To be very precise, the bus sequencer calls stop_sequences when it sees a reset. Looking at the code in uvm_reg.svh, I guess it’s deep inside the call to rw.local_map.do_write(rw); and this (because there is a reg_adapter) will presumably be inside do_bus_write and presumably waiting for the rw.parent.finish_item(bus_req); line.

But I can’t see any reason that this should be killed: I would have expected the finish_item call just to finish early.

Does that match your understanding? If so, I think I’m going to need to add some print statements tomorrow…

Reading a bit more carefully, I think calling stop_sequences is the root of the problem. I’ve just read the “On the Fly Reset” paper here and I’m pretty convinced.
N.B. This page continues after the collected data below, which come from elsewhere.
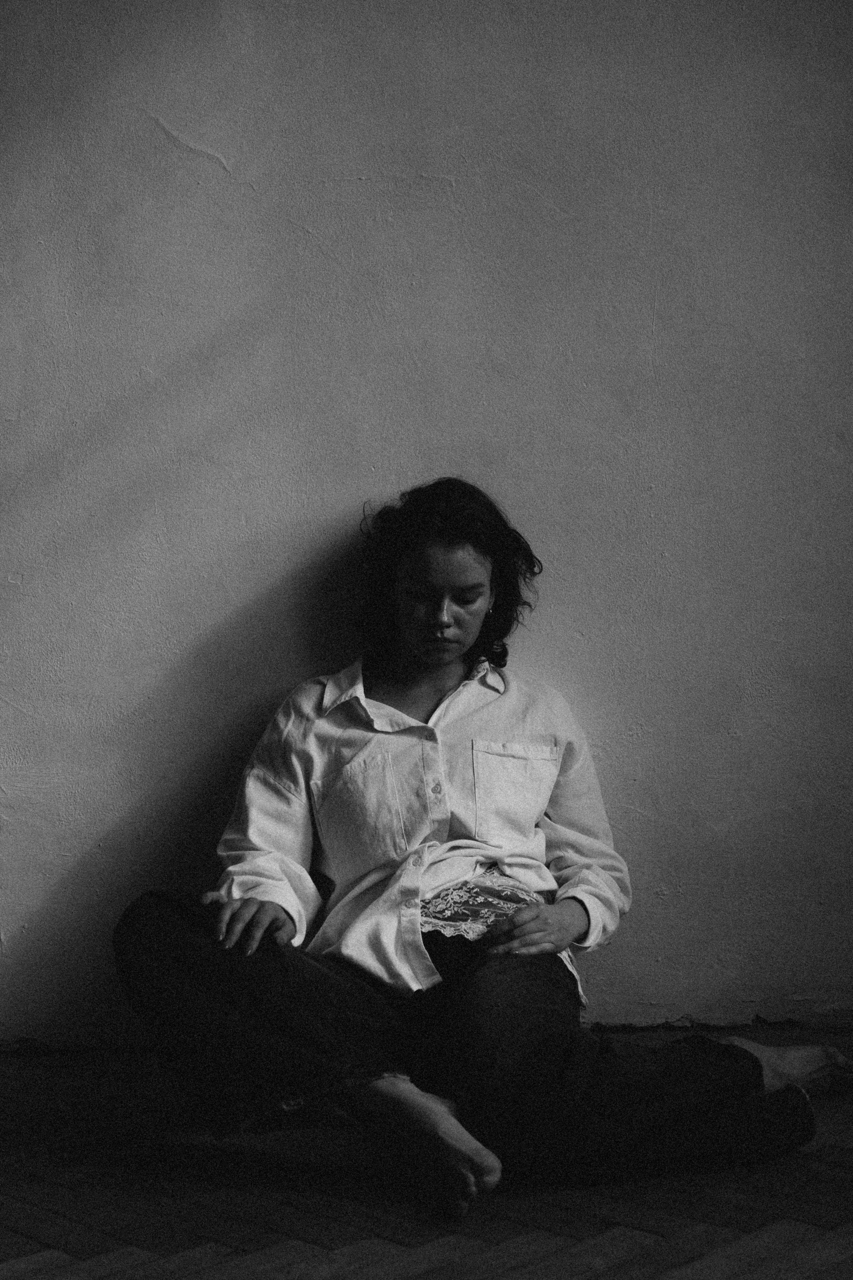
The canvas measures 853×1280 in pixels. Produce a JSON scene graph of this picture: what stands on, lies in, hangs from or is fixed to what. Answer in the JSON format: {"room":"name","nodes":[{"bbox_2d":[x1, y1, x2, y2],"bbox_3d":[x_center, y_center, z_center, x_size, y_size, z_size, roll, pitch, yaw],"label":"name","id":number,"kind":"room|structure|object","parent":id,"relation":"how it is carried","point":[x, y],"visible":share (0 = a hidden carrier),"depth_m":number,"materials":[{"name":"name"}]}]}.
{"room":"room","nodes":[
{"label":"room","id":0,"kind":"room"},
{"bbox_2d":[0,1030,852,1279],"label":"wooden floor","id":1,"kind":"structure","parent":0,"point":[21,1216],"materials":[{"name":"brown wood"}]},
{"bbox_2d":[116,477,844,1235],"bbox_3d":[0.092,0.276,3.005,1.118,1.140,0.799,0,2,-3],"label":"woman","id":2,"kind":"object","parent":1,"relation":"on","point":[473,627],"visible":0.97,"depth_m":2.92},
{"bbox_2d":[0,0,852,1056],"bbox_3d":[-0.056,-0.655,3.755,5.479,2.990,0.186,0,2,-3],"label":"wall","id":3,"kind":"structure","parent":0,"point":[337,499],"depth_m":3.67,"materials":[{"name":"paint"}]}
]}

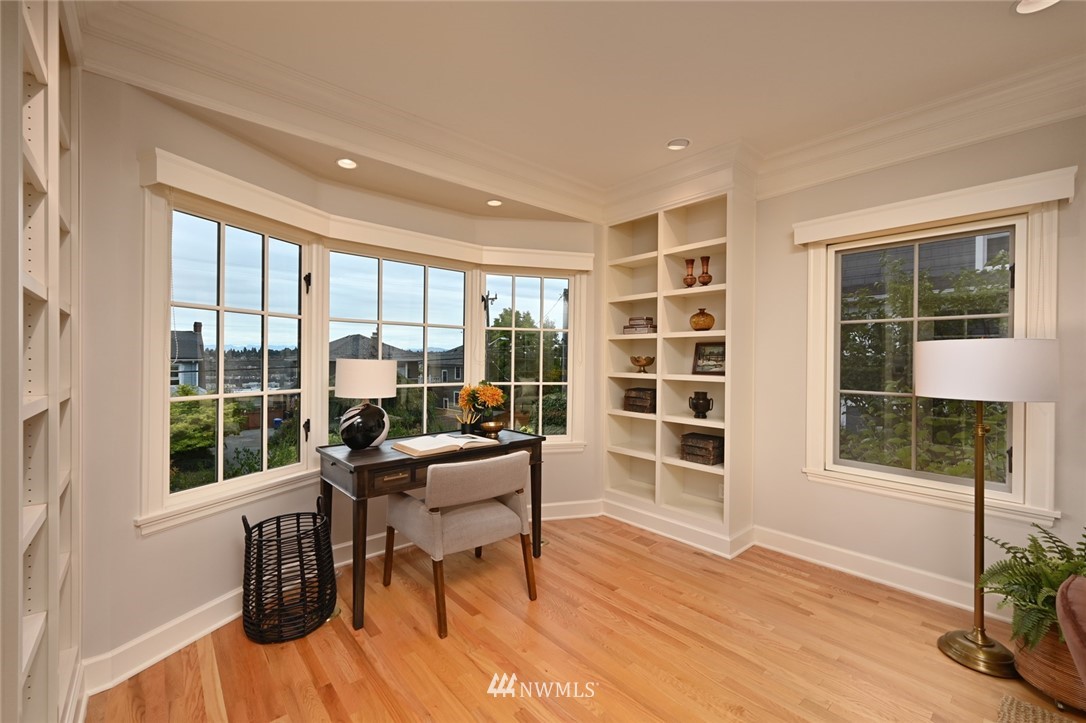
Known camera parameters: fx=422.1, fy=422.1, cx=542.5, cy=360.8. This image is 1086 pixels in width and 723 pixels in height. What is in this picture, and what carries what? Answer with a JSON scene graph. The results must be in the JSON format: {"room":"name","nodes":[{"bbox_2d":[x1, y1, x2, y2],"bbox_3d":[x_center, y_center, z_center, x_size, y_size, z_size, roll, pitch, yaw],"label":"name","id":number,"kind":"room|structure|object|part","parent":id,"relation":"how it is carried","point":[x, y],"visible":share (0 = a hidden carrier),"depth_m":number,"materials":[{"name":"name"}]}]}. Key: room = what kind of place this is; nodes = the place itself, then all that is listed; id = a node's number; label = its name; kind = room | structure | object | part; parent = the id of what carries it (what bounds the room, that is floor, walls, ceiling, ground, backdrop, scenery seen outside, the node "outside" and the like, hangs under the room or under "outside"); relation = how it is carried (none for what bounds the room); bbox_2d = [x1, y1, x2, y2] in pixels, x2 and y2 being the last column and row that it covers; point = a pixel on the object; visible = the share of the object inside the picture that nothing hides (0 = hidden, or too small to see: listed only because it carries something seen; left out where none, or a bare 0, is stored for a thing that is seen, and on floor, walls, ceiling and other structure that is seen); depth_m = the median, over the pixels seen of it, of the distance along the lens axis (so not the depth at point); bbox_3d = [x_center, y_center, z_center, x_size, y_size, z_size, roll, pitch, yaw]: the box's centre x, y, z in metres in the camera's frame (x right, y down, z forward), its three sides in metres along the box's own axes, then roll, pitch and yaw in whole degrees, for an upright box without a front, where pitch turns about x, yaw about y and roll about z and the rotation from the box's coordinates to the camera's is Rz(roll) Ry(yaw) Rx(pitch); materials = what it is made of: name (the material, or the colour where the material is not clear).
{"room":"office","nodes":[
{"label":"office","id":0,"kind":"room"},
{"bbox_2d":[76,62,603,684],"bbox_3d":[-0.756,0.014,2.840,3.435,2.605,0.532,0,0,-42],"label":"bay wall","id":1,"kind":"structure","parent":0,"point":[134,540],"depth_m":1.92,"materials":[{"name":"paint"}]},
{"bbox_2d":[145,190,314,527],"bbox_3d":[-1.615,-0.028,2.286,0.161,1.539,0.863,0,0,22],"label":"left bay window","id":2,"kind":"structure","parent":1,"relation":"in","point":[264,393],"depth_m":2.21,"materials":[{"name":"glass"}]},
{"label":"latch","id":3,"kind":"part","parent":2,"relation":"part of","materials":[{"name":"black metal"}]},
{"bbox_2d":[81,499,595,695],"bbox_3d":[-0.781,1.258,2.613,3.404,0.129,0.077,0,0,-42],"label":"baseboard","id":4,"kind":"structure","parent":1,"relation":"attached to","point":[213,627],"depth_m":1.92,"materials":[{"name":"white paint"}]},
{"bbox_2d":[73,0,603,222],"bbox_3d":[1.066,-1.299,0.487,4.470,0.221,5.166,0,0,-42],"label":"crown molding","id":5,"kind":"structure","parent":1,"relation":"attached to","point":[171,53],"depth_m":2.30,"materials":[{"name":"white paint"}]},
{"bbox_2d":[140,148,592,271],"bbox_3d":[-0.699,-0.795,2.803,2.823,0.116,0.229,0,0,-42],"label":"window valance","id":6,"kind":"object","parent":1,"relation":"attached to","point":[205,192],"visible":0.95,"depth_m":2.42,"materials":[{"name":"paint"}]},
{"bbox_2d":[326,247,473,444],"bbox_3d":[-1.014,-0.027,3.105,1.126,1.484,0.137,0,0,-42],"label":"center window","id":7,"kind":"structure","parent":1,"relation":"in","point":[426,327],"depth_m":3.09,"materials":[{"name":"glass"}]},
{"bbox_2d":[476,269,580,444],"bbox_3d":[-0.121,-0.019,3.494,0.806,1.472,0.137,0,0,-14],"label":"window","id":8,"kind":"structure","parent":1,"relation":"in","point":[540,384],"depth_m":3.50,"materials":[{"name":"glass"}]},
{"bbox_2d":[86,515,1083,722],"bbox_3d":[0.762,1.386,0.877,4.277,0.100,5.700,0,0,-42],"label":"floor","id":9,"kind":"structure","parent":0,"point":[630,551],"depth_m":1.91,"materials":[{"name":"brown wood"}]},
{"bbox_2d":[0,0,83,722],"bbox_3d":[-1.177,-0.008,0.765,0.321,2.583,2.124,0,0,-42],"label":"built-in bookcase","id":10,"kind":"object","parent":9,"relation":"on","point":[41,55],"visible":0.89,"depth_m":1.15,"materials":[{"name":"white paint"}]},
{"bbox_2d":[241,500,335,644],"bbox_3d":[-1.267,1.033,2.132,0.416,0.550,0.417,0,0,-42],"label":"basket","id":11,"kind":"object","parent":9,"relation":"on","point":[243,519],"visible":0.99,"depth_m":2.04,"materials":[{"name":"black wicker"}]},
{"bbox_2d":[317,432,544,632],"bbox_3d":[-0.662,0.920,2.638,1.282,0.797,0.581,0,0,-42],"label":"desk","id":12,"kind":"object","parent":9,"relation":"on","point":[360,496],"visible":0.68,"depth_m":2.28,"materials":[{"name":"brown wood"}]},
{"bbox_2d":[335,359,398,449],"bbox_3d":[-1.033,0.244,2.461,0.340,0.522,0.339,0,0,-42],"label":"table lamp","id":13,"kind":"object","parent":12,"relation":"on","point":[381,369],"visible":1,"depth_m":2.35,"materials":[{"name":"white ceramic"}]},
{"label":"base","id":14,"kind":"part","parent":13,"relation":"part of","materials":[{"name":"black ceramic"}]},
{"bbox_3d":[-1.019,0.104,2.467,0.372,0.213,0.371,0,0,-42],"label":"drum shade","id":15,"kind":"part","parent":13,"relation":"part of","materials":[{"name":"white fabric"}]},
{"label":"drawer","id":16,"kind":"part","parent":12,"relation":"part of","materials":[{"name":"brown wood"}]},
{"bbox_2d":[390,432,495,456],"bbox_3d":[-0.595,0.489,2.532,0.530,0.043,0.304,0,0,-42],"label":"open book","id":17,"kind":"object","parent":12,"relation":"on","point":[430,447],"visible":0.99,"depth_m":2.45,"materials":[{"name":"paper"}]},
{"bbox_2d":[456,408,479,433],"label":"pencil holder","id":18,"kind":"object","parent":12,"relation":"on","point":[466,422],"visible":0.94,"depth_m":2.93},
{"bbox_2d":[457,381,505,424],"bbox_3d":[-0.437,0.310,3.031,0.319,0.345,0.325,0,0,-42],"label":"flower bouquet","id":19,"kind":"object","parent":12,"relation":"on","point":[496,393],"visible":0.95,"depth_m":2.98,"materials":[{"name":"plant"}]},
{"bbox_2d":[478,419,503,434],"bbox_3d":[-0.363,0.467,2.961,0.172,0.076,0.172,0,0,-42],"label":"brass bowl","id":20,"kind":"object","parent":12,"relation":"on","point":[491,428],"visible":0.99,"depth_m":2.90,"materials":[{"name":"gold metal"}]},
{"bbox_2d":[382,449,537,638],"bbox_3d":[-0.459,0.913,2.421,0.673,0.818,0.689,0,0,-42],"label":"upholstered chair","id":21,"kind":"object","parent":9,"relation":"on","point":[496,506],"visible":1,"depth_m":2.21,"materials":[{"name":"fabric"}]},
{"bbox_2d":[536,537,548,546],"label":"floor vent","id":22,"kind":"object","parent":9,"relation":"in","point":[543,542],"visible":0.29,"depth_m":3.04,"materials":[{"name":"metal"}]},
{"bbox_2d":[602,181,754,555],"bbox_3d":[1.005,0.045,3.367,0.347,2.521,1.248,0,0,-42],"label":"built-in bookshelf","id":23,"kind":"object","parent":9,"relation":"on","point":[725,401],"visible":0.78,"depth_m":3.30,"materials":[{"name":"white paint"}]},
{"bbox_2d":[622,316,655,334],"bbox_3d":[0.829,-0.290,3.567,0.245,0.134,0.205,1,0,35],"label":"book stack","id":24,"kind":"object","parent":23,"relation":"in","point":[649,319],"visible":0.88,"depth_m":3.50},
{"bbox_2d":[623,387,655,413],"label":"books","id":25,"kind":"object","parent":23,"relation":"in","point":[634,397],"visible":0.92,"depth_m":3.50,"materials":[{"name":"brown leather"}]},
{"bbox_2d":[630,354,654,372],"bbox_3d":[0.828,0.028,3.533,0.201,0.139,0.210,0,0,-42],"label":"brass bowl","id":26,"kind":"object","parent":23,"relation":"in","point":[647,363],"visible":1,"depth_m":3.48,"materials":[{"name":"gold metal"}]},
{"bbox_2d":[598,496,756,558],"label":"baseboard","id":27,"kind":"structure","parent":23,"relation":"attached to","point":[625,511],"depth_m":3.08,"materials":[{"name":"white paint"}]},
{"bbox_2d":[683,258,696,286],"bbox_3d":[1.134,-0.663,3.258,0.093,0.228,0.094,0,0,-42],"label":"red vase","id":28,"kind":"object","parent":23,"relation":"in","point":[691,260],"visible":0.99,"depth_m":3.23,"materials":[{"name":"glass"}]},
{"bbox_2d":[687,391,714,418],"bbox_3d":[1.172,0.327,3.142,0.182,0.196,0.173,0,0,5],"label":"black urn","id":29,"kind":"object","parent":23,"relation":"in","point":[693,407],"visible":0.99,"depth_m":3.10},
{"bbox_2d":[680,433,722,465],"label":"books","id":30,"kind":"object","parent":23,"relation":"in","point":[708,454],"visible":0.99,"depth_m":3.12,"materials":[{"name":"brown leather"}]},
{"bbox_2d":[689,308,714,330],"bbox_3d":[1.197,-0.303,3.178,0.186,0.177,0.179,1,0,36],"label":"vase","id":31,"kind":"object","parent":23,"relation":"in","point":[708,325],"visible":0.97,"depth_m":3.12,"materials":[{"name":"orange"}]},
{"bbox_2d":[697,256,712,285],"bbox_3d":[1.218,-0.664,3.174,0.099,0.233,0.100,0,0,-42],"label":"red vase","id":32,"kind":"object","parent":23,"relation":"in","point":[704,258],"visible":0.99,"depth_m":3.15,"materials":[{"name":"glass"}]},
{"bbox_2d":[692,341,725,374],"bbox_3d":[1.274,-0.018,3.170,0.269,0.249,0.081,1,0,36],"label":"framed picture","id":33,"kind":"object","parent":23,"relation":"in","point":[710,365],"visible":0.91,"depth_m":3.17,"materials":[{"name":"brown wood"}]},
{"bbox_2d":[917,337,1059,678],"bbox_3d":[1.982,0.620,1.923,0.461,1.446,0.467,0,0,-42],"label":"floor lamp","id":34,"kind":"object","parent":9,"relation":"on","point":[976,534],"visible":0.99,"depth_m":1.82,"materials":[{"name":"metal"}]},
{"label":"brass base","id":35,"kind":"part","parent":34,"relation":"part of","materials":[{"name":"gold metal"}]},
{"bbox_3d":[2.005,0.038,2.006,0.557,0.245,0.555,0,0,-42],"label":"drum shade","id":36,"kind":"part","parent":34,"relation":"part of","materials":[{"name":"white fabric"}]},
{"bbox_2d":[995,694,1076,722],"bbox_3d":[1.860,1.338,0.287,2.200,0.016,1.962,0,0,-42],"label":"rug","id":37,"kind":"object","parent":9,"relation":"on","point":[1029,711],"visible":0.99,"depth_m":1.59,"materials":[{"name":"beige carpet"}]},
{"bbox_2d":[1012,616,1084,711],"bbox_3d":[2.137,1.190,1.689,0.390,0.299,0.394,0,0,-42],"label":"plant basket","id":38,"kind":"object","parent":9,"relation":"on","point":[1059,675],"visible":0.69,"depth_m":1.63,"materials":[{"name":"brown wicker"}]},
{"bbox_2d":[976,524,1085,652],"bbox_3d":[2.127,0.923,1.658,0.685,0.440,0.628,0,0,-42],"label":"fern","id":39,"kind":"object","parent":38,"relation":"in","point":[1070,553],"visible":0.82,"depth_m":1.68,"materials":[{"name":"green plant"}]},
{"bbox_2d":[1055,574,1085,703],"bbox_3d":[1.780,0.915,0.824,0.885,0.798,0.909,0,0,-42],"label":"armchair","id":40,"kind":"object","parent":9,"relation":"on","point":[1070,631],"visible":0.99,"depth_m":1.14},
{"bbox_2d":[91,0,1084,207],"bbox_3d":[0.757,-1.459,0.767,4.436,0.112,5.442,0,0,-42],"label":"ceiling","id":41,"kind":"structure","parent":0,"point":[1002,26],"depth_m":1.99,"materials":[{"name":"paint"}]},
{"bbox_2d":[336,157,357,168],"bbox_3d":[-1.148,-1.160,2.473,0.120,0.014,0.121,0,0,-42],"label":"recessed light","id":42,"kind":"object","parent":41,"relation":"in","point":[347,163],"visible":0.98,"depth_m":2.47,"materials":[{"name":"white"}]},
{"bbox_2d":[486,198,502,206],"bbox_3d":[-0.353,-1.158,3.093,0.120,0.011,0.121,0,0,-42],"label":"recessed light","id":43,"kind":"object","parent":41,"relation":"in","point":[496,203],"visible":0.99,"depth_m":3.09,"materials":[{"name":"white"}]},
{"bbox_2d":[666,138,689,150],"bbox_3d":[0.882,-1.421,2.763,0.152,0.038,0.154,0,0,-42],"label":"recessed light","id":44,"kind":"object","parent":41,"relation":"in","point":[676,144],"visible":0.99,"depth_m":2.75,"materials":[{"name":"white"}]},
{"bbox_2d":[1013,0,1059,13],"bbox_3d":[1.917,-1.400,1.610,0.170,0.027,0.172,0,0,-42],"label":"recessed light","id":45,"kind":"object","parent":41,"relation":"in","point":[1025,5],"visible":0.98,"depth_m":1.66,"materials":[{"name":"white"}]},
{"bbox_2d":[750,109,1085,625],"bbox_3d":[2.738,-0.036,1.866,0.165,2.777,4.995,0,0,-42],"label":"right wall","id":46,"kind":"structure","parent":0,"point":[1036,131],"depth_m":2.55,"materials":[{"name":"beige paint"}]},
{"bbox_2d":[753,525,1006,619],"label":"baseboard","id":47,"kind":"structure","parent":46,"relation":"attached to","point":[825,563],"depth_m":2.54,"materials":[{"name":"white paint"}]},
{"bbox_2d":[755,56,1085,199],"bbox_3d":[2.695,-1.273,1.694,0.141,0.223,3.823,0,0,-42],"label":"crown molding","id":48,"kind":"structure","parent":46,"relation":"attached to","point":[985,135],"depth_m":2.31,"materials":[{"name":"white paint"}]},
{"bbox_2d":[801,193,1063,528],"bbox_3d":[2.162,-0.004,2.465,0.163,1.650,1.095,0,0,-42],"label":"window","id":49,"kind":"structure","parent":46,"relation":"in","point":[1023,247],"depth_m":2.42,"materials":[{"name":"white"}]},
{"bbox_2d":[791,166,1076,243],"bbox_3d":[2.085,-0.830,2.384,0.111,0.129,1.156,0,0,-42],"label":"right window valance","id":50,"kind":"object","parent":46,"relation":"attached to","point":[819,237],"visible":0.98,"depth_m":2.25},
{"label":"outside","id":51,"kind":"structure","parent":0,"visible":0},
{"bbox_2d":[170,321,206,389],"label":"house","id":52,"kind":"structure","parent":51,"point":[181,355],"materials":[{"name":"grey"}]},
{"bbox_2d":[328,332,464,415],"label":"house","id":53,"kind":"structure","parent":51,"point":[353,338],"materials":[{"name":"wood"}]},
{"bbox_2d":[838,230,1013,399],"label":"house","id":54,"kind":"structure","parent":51,"point":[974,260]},
{"label":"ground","id":55,"kind":"structure","parent":51,"visible":0},
{"bbox_2d":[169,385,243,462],"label":"bush","id":56,"kind":"object","parent":55,"relation":"on","point":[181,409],"visible":0.33,"depth_m":11.34,"materials":[{"name":"green plant"}]},
{"bbox_2d":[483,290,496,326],"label":"utility pole","id":57,"kind":"object","parent":55,"relation":"on","point":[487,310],"visible":0.4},
{"bbox_2d":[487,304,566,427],"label":"tree","id":58,"kind":"object","parent":55,"relation":"on","point":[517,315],"visible":0.54,"materials":[{"name":"green plant"}]},
{"bbox_2d":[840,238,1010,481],"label":"tree","id":59,"kind":"object","parent":55,"relation":"on","point":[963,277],"visible":0.37,"materials":[{"name":"green plant"}]}
]}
Some coding for me tomorrow, I think.

My next question was if you are killing the running sequences..
When you receive a “reset-on-the-fly” into your DUT, the reset should be received also in the neighbor DUTs.
So if there was on-going/inflight rd/wr transation on the register bus to some responder/slave verification agent - it should be reseted as well. Like in a real system your DUT would not expect to recive it’s response back, if it received reset in the middle.

Please pay attention that both:
uvm_reg_block
uvm_reg
Has a reset API - which mentions the sempahore you wrote about previously.

You could read about here:

Make sure your UVM RAL model is being reset upon monitored reset event.